Fumino Kimura (Taeko) dans "Love Life", de Koji Fukada, mai 2023 (2022 LOVE LIFE FILM PARTNERS & COMME DES CINEMAS)

Fukada s'amuse avec des petites astuces de mise en scène, comme les montées d'escalier qu'il filme en intégralité pour nous signifier la lourdeur d'un passage d'un monde à l'autre, de l'extérieur vers l'intérieur, et inversement, ou l'allumage en cascade, rythmé comme un ballet, des éclairages publics, qui répondent au scintillement aléatoire d'un CD accroché au balcon, chahuté par le vent…

Les éléments jouent aussi leur rôle, comme souvent dans les films de Fukada : l'eau, l'océan, ou bien ici un tremblement de terre, pendant lequel Taeko essaie de maintenir en place les pièces d'un jeu, au risque de sa vie… "Attention aux répliques !", lui dit Jiro au téléphone. Fukada joue des échos entre les éléments et les événements, entre les mots prononcés et les situations, qui se répondent et s'éclairent mutuellement en s'emboîtant comme dans un savant jeu de construction.

Distances

Le film interroge aussi sur l'incommunicabilité entre les êtres et le langage, en contre-pied une fois encore, à travers le personnage malentendant de Park (interprété par l'acteur malentendant Atom Sunada), père de Keita et ex-mari de Taeko, avec qui la jeune femme communique mieux, en plus grande proximité en langage des signes qu'elle ne le fait avec son nouveau mari, Jiro.

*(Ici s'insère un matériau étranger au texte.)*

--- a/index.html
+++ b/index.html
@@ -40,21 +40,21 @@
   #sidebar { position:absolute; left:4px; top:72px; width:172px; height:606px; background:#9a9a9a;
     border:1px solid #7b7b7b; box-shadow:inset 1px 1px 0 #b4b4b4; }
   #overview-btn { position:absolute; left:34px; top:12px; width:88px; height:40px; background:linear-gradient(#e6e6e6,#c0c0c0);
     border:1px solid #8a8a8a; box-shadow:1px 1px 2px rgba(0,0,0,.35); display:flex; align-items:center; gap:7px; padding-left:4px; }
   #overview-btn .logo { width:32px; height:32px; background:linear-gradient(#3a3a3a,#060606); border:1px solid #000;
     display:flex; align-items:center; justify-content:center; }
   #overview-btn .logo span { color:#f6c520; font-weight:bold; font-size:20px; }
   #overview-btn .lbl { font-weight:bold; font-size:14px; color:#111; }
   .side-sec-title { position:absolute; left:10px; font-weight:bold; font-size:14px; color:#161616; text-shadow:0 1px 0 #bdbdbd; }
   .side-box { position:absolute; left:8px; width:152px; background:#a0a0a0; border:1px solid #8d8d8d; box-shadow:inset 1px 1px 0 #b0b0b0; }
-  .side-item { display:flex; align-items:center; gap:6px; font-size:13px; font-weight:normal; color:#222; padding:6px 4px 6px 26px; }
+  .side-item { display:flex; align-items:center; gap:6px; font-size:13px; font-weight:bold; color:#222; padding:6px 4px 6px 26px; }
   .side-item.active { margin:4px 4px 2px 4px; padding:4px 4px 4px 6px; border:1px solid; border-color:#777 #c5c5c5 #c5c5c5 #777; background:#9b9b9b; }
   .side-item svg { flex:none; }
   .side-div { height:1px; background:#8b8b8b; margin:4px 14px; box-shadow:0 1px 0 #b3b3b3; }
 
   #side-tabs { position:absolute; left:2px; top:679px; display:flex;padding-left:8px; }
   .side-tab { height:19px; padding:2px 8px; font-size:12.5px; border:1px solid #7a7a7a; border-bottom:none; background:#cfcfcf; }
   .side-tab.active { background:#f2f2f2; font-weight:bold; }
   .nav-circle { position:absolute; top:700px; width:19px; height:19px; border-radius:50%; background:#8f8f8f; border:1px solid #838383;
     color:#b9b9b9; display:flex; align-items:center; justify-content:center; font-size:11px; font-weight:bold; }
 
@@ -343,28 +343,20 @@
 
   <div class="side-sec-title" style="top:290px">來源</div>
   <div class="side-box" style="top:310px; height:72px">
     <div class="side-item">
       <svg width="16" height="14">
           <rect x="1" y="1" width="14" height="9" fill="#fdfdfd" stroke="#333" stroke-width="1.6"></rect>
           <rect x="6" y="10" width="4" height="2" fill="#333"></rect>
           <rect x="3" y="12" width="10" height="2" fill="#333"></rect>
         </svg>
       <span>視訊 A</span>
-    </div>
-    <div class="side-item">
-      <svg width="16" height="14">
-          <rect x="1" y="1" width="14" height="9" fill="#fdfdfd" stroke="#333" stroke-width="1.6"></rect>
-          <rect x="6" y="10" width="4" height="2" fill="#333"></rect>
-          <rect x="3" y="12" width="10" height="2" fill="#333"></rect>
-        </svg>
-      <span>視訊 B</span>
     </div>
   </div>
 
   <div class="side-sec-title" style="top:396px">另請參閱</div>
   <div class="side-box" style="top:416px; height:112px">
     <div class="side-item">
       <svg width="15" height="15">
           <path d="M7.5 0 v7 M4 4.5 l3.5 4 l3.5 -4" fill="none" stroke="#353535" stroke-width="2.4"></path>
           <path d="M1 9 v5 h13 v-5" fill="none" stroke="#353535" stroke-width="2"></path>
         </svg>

Le réalisateur utilise aussi la mise en scène pour évoquer cette distance entre les personnages."La distance physique n'est pas toujours égale à la distance émotionnelle. Mais il y a tout de même une correspondance. J'ai donc essayé de montrer l'état des relations entre les personnages en les plaçant à une certaine distance physique, qui montre aussi l'évolution de ces relations", explique Kôji Fukada à Franceinfo Culture.

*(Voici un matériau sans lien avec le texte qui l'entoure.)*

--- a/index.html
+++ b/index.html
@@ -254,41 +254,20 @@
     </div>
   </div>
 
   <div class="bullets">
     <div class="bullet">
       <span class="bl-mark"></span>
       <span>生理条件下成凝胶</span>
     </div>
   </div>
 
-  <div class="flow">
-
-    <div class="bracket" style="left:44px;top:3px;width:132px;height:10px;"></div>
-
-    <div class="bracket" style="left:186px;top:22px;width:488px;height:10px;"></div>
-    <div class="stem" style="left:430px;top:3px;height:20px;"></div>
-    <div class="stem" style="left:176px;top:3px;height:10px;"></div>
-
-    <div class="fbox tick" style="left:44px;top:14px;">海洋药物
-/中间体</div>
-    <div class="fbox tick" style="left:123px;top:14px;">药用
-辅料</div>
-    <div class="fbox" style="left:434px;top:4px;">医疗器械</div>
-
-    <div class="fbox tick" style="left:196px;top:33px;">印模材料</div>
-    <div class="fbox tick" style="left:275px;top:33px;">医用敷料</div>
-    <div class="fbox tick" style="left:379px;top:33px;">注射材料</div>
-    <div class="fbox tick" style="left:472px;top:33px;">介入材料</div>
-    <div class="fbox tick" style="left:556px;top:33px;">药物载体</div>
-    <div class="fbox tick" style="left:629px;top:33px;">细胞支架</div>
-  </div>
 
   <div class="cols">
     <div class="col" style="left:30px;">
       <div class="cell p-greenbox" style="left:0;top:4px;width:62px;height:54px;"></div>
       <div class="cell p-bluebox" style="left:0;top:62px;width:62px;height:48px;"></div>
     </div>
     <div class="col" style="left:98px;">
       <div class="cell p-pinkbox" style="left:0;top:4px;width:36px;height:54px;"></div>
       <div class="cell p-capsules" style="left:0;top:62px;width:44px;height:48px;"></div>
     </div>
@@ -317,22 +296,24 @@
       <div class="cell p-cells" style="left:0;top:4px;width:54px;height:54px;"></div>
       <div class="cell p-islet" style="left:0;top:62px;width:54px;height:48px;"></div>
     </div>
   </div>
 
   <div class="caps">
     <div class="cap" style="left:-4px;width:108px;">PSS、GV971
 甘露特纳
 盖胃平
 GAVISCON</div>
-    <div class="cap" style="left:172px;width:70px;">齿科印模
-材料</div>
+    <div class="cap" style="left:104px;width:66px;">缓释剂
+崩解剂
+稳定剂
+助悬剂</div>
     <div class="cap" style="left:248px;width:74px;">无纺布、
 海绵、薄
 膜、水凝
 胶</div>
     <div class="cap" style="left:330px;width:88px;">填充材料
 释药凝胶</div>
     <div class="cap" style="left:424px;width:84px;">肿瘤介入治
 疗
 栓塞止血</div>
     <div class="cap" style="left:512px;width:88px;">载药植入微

"Pour moi, le point de départ du film c'est cette chanson, Love Life, avec ces paroles qui disent : Quelle que soit la distance qui nous sépare, rien ne m'empêchera de t'aimer," explique le réalisateur. Cette chanson, à la manière d'un chœur, vient éclairer le spectateur sur les intentions du film, esquissant des réponses aux interrogations qu'il nous propose.

Kento Nagayama et Hirona Yamazaki dans "Love Life", de Koji Fukada, mai 2023 (2022 LOVE LIFE FILM PARTNERS & COMME DES CINEMAS)

En filigrane de la trame dramaturgique, Kôji Fukada pose un regard aiguisé sur une société japonaise ultra-codifiée, qui laisse peu de place à l'expression des sentiments, sur les rigidités d'un système patriarcal persistant, sur son rapport encore compliqué aux étrangers, au handicap, ou encore sur la misère sociale, habituellement peu montrée. Prix du jury d’Un Certain Regard à Cannes en 2017 avec Harmonium, en Sélection Officielle en 2022 pour son diptyque Suis-moi je te fuis, et Fuis-moi je te suis, Kôji Fukada confirme avec ce dernier long-métrage très réussi la richesse et la singularité de sa palette cinématographique.

Affiche de "Love Life", de Kôji Fukada, mai 2023 (2022 LOVE LIFE FILM PARTNERS & COMME DES CINEMAS)

La Fiche

Genre : drame
Réalisateur :
Kôji Fukada
Acteurs
: Fumino Kimura, Tomorowo Taguchi, Tetta Shimada
Pays
: Japon
Durée :
2h 04min
Sortie
: 14 juin 2023
Distributeur
: Art House Films

Synopsis : Taeko vit avec son époux Jiro et son fils Keita en face de chez ses beaux-parents. Tandis qu'elle découvre l’existence d'une ancienne fiancée de son mari, le père biologique de Keita refait surface. C'est le début d'un cruel jeu de chaises musicales, dont personne ne sortira indemne.